GAIE Reference

Runtime contracts, routing controls, and mesh integration for Dynamo with GAIE.
View as Markdown

Use this reference after the GAIE Quickstart when you need to inspect generated resources, tune routing behavior, or adapt the Gateway API path to a cluster policy.

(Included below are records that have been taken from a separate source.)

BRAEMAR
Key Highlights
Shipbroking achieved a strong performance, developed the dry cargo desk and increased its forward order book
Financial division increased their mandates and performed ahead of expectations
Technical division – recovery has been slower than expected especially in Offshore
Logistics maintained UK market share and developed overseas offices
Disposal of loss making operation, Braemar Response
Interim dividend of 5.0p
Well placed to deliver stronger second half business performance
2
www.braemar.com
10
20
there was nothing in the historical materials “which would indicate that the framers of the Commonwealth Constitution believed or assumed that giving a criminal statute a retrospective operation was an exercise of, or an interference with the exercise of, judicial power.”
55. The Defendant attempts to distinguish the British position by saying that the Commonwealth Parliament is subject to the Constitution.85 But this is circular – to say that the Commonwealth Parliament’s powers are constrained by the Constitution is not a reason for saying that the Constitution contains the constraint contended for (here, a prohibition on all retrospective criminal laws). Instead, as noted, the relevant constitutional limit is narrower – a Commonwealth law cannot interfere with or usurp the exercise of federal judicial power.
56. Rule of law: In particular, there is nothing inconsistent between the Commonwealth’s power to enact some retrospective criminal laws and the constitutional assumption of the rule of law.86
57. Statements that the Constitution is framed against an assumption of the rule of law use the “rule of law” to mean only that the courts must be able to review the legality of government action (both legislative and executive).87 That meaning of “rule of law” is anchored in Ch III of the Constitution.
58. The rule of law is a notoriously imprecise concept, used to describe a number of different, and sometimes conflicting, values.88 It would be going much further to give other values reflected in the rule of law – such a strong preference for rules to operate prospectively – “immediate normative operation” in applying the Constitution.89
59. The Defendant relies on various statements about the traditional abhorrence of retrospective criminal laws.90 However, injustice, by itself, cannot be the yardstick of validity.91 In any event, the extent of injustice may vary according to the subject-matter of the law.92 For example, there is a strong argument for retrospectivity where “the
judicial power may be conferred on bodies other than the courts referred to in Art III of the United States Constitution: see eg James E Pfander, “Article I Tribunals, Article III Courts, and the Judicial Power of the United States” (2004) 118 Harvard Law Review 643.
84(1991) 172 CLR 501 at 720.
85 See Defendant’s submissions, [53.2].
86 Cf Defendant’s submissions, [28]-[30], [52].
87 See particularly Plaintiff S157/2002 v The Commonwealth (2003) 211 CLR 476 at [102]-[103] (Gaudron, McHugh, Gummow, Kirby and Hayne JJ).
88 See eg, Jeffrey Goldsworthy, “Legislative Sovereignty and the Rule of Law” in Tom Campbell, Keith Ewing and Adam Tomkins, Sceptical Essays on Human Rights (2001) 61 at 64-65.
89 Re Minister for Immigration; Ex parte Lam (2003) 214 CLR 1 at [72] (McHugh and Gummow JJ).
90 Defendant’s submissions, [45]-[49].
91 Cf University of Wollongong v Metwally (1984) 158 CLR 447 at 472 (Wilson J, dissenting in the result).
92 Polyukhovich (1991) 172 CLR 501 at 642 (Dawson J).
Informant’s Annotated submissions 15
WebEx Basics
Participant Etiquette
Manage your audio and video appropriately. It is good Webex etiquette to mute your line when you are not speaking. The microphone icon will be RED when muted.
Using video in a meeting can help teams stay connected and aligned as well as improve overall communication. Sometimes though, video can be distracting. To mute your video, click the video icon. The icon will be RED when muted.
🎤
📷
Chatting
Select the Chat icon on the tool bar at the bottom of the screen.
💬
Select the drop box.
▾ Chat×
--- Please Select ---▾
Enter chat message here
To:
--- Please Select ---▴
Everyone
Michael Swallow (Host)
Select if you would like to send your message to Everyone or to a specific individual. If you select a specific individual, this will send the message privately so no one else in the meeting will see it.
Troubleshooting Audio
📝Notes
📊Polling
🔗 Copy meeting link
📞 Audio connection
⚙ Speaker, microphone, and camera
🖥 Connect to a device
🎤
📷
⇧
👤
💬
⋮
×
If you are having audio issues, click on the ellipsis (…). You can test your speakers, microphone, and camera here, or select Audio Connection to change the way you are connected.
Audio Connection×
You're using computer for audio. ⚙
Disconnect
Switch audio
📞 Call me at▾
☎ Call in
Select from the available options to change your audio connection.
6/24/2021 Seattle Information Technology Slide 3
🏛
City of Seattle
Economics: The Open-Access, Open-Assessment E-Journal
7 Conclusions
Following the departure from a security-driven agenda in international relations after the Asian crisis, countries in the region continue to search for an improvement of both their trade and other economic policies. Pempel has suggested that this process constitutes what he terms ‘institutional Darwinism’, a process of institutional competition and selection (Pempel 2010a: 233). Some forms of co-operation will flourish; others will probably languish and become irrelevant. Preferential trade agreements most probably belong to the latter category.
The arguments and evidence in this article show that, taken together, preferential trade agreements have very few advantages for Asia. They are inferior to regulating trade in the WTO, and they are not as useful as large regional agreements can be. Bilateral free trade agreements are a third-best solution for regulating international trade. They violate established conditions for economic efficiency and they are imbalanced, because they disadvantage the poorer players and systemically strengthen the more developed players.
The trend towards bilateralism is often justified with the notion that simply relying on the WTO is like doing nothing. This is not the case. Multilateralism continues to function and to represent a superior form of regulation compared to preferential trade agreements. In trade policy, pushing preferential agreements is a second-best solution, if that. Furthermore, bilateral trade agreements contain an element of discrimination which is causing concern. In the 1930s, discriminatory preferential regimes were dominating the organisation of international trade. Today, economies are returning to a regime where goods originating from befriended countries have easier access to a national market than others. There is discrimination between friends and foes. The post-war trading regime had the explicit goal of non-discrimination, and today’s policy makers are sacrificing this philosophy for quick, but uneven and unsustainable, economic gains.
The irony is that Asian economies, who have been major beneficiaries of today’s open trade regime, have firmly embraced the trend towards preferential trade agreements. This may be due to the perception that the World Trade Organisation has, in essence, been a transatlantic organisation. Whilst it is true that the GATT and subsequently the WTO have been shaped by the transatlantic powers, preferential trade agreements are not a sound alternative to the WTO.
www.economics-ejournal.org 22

This page is user-facing runtime reference. It does not cover building custom EPP images, local development loops, minikube-specific setup, or full uninstall procedures.

Resource Contract

Operator-managed GAIE connects Gateway API resources to the Dynamo serving graph through an operator-generated InferencePool.

ResourceContract
GatewayOwns listeners, addresses, and Gateway implementation behavior.
HTTPRouteAttaches traffic to the Gateway through spec.parentRefs and points rules[].backendRefs at the InferencePool.
InferencePoolDefines the eligible backend pod set and the EPP endpoint the gateway calls before forwarding.
EPP ServiceExposes the Dynamo EPP on gRPC port 9002.
Frontend sidecarReceives the selected request on the pod’s http port and runs with --router-mode direct.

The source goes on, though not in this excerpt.